### ABOUT THIS EXERCISE
If a line in the records below contains the word "Problem", copy it out.

### GIVEN RECORDS
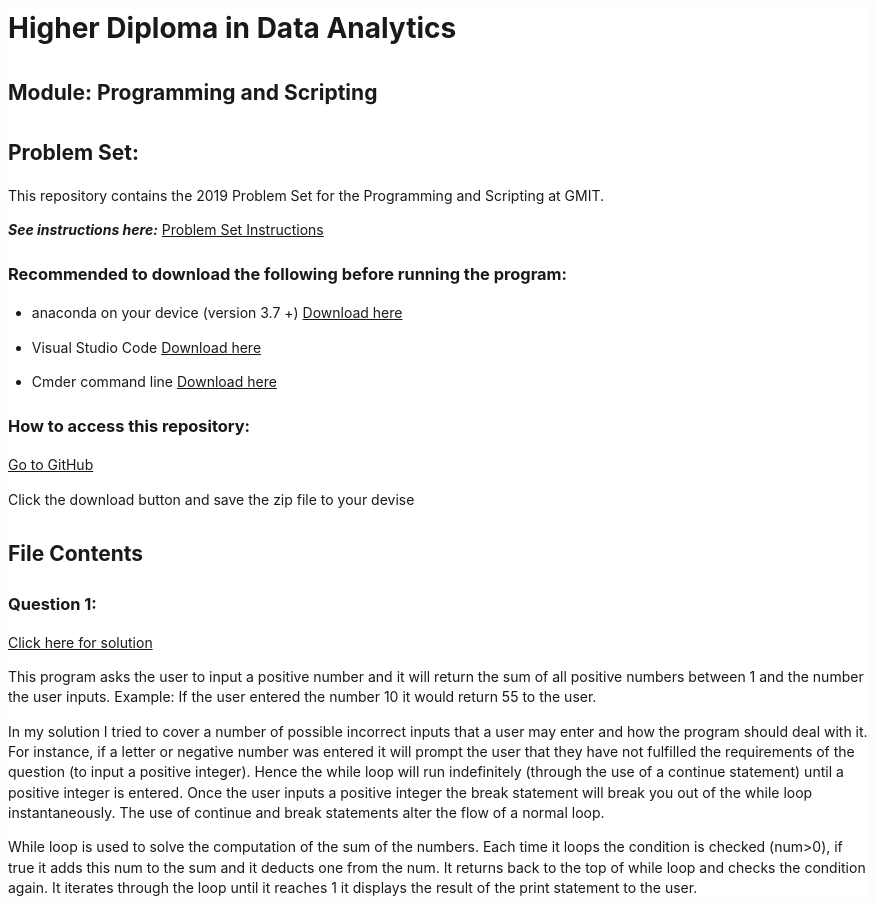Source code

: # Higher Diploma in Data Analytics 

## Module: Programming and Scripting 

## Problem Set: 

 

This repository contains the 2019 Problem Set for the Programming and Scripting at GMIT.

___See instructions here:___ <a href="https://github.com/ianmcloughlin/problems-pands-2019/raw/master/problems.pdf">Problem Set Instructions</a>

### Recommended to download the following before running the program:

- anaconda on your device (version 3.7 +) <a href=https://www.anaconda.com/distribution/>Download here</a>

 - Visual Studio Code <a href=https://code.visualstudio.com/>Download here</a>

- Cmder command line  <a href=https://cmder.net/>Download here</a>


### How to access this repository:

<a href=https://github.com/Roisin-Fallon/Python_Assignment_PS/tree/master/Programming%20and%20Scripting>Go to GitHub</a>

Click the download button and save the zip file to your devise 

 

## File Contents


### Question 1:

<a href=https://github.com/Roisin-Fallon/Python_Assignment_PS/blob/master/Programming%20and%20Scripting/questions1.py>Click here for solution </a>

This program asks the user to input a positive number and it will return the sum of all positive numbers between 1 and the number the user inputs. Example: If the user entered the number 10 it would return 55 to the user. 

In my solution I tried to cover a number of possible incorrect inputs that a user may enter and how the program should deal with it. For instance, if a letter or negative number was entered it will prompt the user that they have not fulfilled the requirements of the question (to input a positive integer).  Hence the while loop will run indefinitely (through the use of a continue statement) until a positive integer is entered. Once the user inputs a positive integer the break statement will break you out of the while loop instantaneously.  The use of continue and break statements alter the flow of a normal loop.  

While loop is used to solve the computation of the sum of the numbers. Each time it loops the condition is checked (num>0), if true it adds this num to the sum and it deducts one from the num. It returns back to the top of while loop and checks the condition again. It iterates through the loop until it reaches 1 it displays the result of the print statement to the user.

==

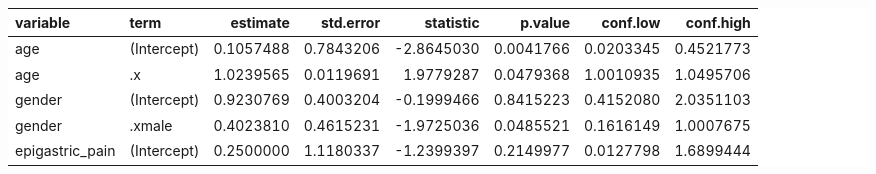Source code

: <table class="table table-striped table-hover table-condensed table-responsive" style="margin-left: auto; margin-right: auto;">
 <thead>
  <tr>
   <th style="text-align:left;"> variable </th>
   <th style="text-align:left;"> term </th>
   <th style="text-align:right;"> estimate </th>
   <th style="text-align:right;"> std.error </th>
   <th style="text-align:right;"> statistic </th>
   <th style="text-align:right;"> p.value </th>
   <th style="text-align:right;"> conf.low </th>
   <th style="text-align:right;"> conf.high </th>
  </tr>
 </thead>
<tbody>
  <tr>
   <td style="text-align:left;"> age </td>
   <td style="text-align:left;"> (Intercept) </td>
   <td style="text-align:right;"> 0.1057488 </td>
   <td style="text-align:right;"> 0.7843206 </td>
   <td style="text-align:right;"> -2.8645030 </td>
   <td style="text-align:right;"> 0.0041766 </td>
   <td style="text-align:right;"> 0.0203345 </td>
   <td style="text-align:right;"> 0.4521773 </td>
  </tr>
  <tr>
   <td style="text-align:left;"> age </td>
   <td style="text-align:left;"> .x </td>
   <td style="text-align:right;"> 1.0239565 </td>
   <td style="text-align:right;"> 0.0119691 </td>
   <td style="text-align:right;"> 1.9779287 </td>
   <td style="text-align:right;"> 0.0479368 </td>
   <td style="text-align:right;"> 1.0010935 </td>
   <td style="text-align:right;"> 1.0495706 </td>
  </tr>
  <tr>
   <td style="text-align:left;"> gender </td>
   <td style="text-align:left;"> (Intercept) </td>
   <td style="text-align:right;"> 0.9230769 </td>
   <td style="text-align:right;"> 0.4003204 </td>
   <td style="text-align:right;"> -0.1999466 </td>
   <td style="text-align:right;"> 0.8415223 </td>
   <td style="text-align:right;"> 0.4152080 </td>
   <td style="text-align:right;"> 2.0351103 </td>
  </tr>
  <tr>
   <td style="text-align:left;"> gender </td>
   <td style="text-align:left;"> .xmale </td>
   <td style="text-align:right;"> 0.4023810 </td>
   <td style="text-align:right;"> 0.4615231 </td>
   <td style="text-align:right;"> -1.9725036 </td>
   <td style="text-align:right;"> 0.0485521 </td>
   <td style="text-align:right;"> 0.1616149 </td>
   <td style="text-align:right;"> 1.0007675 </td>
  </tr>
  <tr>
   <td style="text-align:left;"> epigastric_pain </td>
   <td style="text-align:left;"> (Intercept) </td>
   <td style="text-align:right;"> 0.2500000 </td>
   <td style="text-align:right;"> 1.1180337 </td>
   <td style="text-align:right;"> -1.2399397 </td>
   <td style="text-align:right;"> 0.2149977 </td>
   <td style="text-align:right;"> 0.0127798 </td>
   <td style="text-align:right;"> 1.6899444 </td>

### WRITTEN RESPONSE
## Problem Set: 
This repository contains the 2019 Problem Set for the Programming and Scripting at GMIT.
___See instructions here:___ <a href="https://github.com/ianmcloughlin/problems-pands-2019/raw/master/problems.pdf">Problem Set Instructions</a>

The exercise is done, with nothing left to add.